§ Work instruction 1:
In the CO2 Coalition rebuttal, what does the claim say saved us from the long-term trend toward a climate apocalypse?
§ Work instruction 2:
Copy the CO2 Coalition rebuttal word for word, everything from "Responding to the" down to "an alarmist claim.".
§ Work instruction 3:
Carry on the CO2 Coalition rebuttal from the point where it stops.
---- Page excerpt
Responding to the CO2 Coalition's "Fact #1" on a 140 Million-Year Trend in CO2
CO2 Coalition's "fact #1" is an excellent example of I consider contrarian alarmism. The claim here is essentially that the overall trend over the last 140-million years shows that we are on a long-term trend towards a climate apocalypse until we were saved by carbon emissions from the fossil fuel industry. In fact, while contrarians frequently call those who accurately present the scientific evidence as "alarmist," this so-called "fact" actually qualifies as an alarmist claim.
--------
---- Extracted material
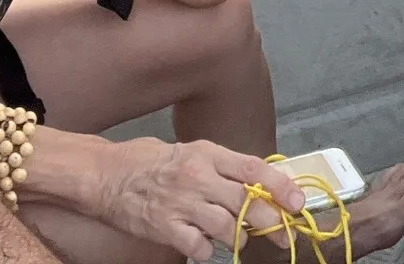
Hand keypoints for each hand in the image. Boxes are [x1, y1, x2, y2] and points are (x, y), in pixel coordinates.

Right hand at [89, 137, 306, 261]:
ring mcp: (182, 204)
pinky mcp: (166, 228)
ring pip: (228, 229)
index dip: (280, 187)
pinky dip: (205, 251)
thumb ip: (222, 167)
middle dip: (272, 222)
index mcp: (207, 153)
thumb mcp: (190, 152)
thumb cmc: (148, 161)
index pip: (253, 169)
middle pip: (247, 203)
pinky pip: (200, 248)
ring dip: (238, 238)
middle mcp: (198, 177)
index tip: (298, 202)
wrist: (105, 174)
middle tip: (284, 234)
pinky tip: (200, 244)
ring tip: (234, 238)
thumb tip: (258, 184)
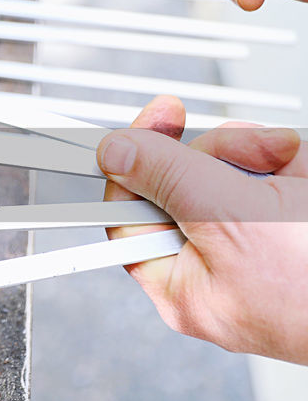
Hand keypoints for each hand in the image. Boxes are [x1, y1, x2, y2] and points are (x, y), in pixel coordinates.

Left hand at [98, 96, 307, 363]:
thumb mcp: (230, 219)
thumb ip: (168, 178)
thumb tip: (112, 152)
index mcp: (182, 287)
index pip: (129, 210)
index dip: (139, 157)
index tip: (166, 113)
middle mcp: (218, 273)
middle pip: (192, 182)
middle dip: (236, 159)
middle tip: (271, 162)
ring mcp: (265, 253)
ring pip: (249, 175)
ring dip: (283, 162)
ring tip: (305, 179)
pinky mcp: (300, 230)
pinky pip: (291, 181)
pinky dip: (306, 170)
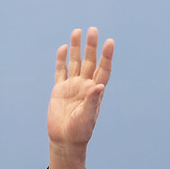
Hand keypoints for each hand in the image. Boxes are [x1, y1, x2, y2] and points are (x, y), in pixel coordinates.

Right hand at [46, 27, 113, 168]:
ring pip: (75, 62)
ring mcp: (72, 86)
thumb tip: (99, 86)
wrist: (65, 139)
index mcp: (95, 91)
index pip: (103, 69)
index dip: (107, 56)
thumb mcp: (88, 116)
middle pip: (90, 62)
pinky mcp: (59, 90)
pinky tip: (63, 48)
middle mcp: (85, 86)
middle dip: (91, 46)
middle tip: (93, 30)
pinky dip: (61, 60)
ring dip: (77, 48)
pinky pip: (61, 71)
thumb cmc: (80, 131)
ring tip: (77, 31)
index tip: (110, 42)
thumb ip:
--------
---- Extracted material
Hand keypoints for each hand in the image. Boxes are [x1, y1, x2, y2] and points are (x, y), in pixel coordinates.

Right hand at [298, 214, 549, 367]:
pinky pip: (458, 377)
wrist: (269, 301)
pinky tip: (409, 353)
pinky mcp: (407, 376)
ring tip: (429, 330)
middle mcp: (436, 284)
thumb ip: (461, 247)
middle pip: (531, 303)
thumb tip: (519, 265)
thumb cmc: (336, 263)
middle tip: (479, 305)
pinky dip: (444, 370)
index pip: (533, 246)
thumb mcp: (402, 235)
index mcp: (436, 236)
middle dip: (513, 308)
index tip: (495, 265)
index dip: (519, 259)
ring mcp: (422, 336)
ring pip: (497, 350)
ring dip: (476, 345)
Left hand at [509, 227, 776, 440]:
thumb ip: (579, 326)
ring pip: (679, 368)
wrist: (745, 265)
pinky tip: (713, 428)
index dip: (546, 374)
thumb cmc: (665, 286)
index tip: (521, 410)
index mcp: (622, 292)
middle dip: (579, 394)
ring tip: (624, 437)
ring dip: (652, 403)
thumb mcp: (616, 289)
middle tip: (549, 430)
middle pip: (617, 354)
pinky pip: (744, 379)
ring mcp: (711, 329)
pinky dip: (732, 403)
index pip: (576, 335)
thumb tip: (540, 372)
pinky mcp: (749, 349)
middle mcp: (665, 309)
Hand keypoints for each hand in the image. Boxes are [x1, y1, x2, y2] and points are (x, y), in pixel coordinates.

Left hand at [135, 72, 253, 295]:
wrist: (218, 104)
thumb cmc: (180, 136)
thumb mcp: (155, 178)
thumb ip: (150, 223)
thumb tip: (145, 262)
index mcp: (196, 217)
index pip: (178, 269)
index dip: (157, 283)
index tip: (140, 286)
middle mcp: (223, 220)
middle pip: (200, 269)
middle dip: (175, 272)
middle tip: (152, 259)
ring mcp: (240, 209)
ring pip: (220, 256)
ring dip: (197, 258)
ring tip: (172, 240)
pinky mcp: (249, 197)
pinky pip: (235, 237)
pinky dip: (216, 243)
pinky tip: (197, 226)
--------
---- Extracted material
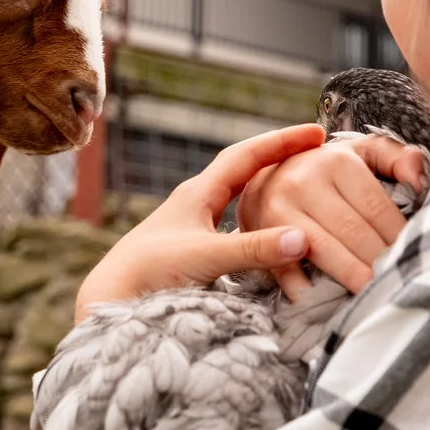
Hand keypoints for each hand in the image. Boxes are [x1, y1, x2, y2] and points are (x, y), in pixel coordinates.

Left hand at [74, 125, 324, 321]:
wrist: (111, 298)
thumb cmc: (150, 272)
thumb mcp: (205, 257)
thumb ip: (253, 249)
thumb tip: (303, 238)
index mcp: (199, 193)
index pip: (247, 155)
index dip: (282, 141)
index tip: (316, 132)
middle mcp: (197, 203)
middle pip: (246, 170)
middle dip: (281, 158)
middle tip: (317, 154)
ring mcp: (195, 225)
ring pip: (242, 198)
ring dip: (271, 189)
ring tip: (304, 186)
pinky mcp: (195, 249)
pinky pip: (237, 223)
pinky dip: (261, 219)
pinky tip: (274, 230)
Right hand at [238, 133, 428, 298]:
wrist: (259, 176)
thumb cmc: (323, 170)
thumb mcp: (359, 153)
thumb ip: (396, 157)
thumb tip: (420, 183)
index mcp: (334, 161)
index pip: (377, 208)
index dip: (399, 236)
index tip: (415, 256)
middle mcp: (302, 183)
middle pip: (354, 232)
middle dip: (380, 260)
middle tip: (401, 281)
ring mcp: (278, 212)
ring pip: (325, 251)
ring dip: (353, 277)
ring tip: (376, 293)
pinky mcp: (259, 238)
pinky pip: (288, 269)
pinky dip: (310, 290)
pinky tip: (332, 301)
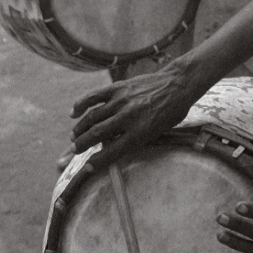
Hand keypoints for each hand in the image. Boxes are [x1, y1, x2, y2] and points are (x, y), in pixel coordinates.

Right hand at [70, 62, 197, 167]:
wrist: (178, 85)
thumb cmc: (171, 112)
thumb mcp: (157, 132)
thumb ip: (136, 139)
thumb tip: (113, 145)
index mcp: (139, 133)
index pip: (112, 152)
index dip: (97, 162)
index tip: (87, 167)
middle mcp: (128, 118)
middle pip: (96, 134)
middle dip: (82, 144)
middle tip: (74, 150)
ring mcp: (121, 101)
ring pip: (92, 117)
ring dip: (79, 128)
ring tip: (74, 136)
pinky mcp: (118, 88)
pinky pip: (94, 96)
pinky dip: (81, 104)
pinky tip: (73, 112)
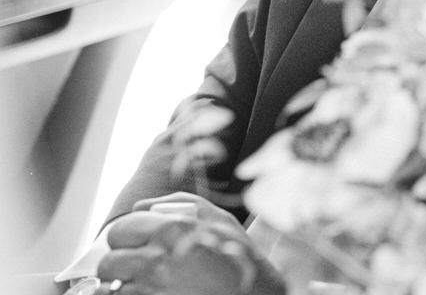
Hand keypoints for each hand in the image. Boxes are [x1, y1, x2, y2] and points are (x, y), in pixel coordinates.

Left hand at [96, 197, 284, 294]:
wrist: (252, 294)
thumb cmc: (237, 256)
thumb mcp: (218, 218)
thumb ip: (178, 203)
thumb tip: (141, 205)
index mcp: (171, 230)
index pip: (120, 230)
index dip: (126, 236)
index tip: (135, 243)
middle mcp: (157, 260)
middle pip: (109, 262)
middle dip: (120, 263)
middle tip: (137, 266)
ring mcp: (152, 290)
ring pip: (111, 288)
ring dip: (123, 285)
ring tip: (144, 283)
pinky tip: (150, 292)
--------
§ Output 1:
Carbon emissions from the fossil fuel industry.

§ Output 2:
Responding to the CO2 Coalition's "Fact #1" on a 140 Million-Year Trend in CO2
CO2 Coalition's "fact #1" is an excellent example of I consider contrarian alarmism. The claim here is essentially that the overall trend over the last 140-million years shows that we are on a long-term trend towards a climate apocalypse until we were saved by carbon emissions from the fossil fuel industry. In fact, while contrarians frequently call those who accurately present the scientific evidence as "alarmist," this so-called "fact" actually qualifies as an alarmist claim.

§ Output 3:
Data from the Paleo-CO2 Project |
The above graph shows the CO2 proxy data we have for the last 70 million years from the Paleo CO2 Project. As you can see, there is a trend in decreasing CO2 for the last 56 million years or so, since the beginning of the Eocene, but CO2 levels were generally lower during the Paleocene. The Paleo CO2 Project has also published data for the the last 480 million years or so. In the graph below, the data points with color indicate proxy data that are quantitative enough to be considered reliable. The gray symbols are still being vetted, and they may be either semiquantitative or not currently reliable. The data below does not support the CO2 Coalition's claim of a decreasing trend in CO2 between 140 and 56 million years ago.
Data from the Paleo-CO2 Project |
From this, the CO2 Coalition claims that humanity has been spared from a "CO2-related climate apocalypse" due to CO2 levels falling below an imaginary "line of death" because "the use of fossil fuels has allowed humanity to increase concentrations of this beneficial molecule." In other words, the CO2 Coalition wants us to believe that the fossil fuel industry has saved us from a climate apocalypse that was 140-million years in the making through fossil fuel carbon emissions. As best I can tell, there is nothing about this supposed "fact" that qualifies as an honest representation of the available evidence; it does qualify as counterfactual alarmism.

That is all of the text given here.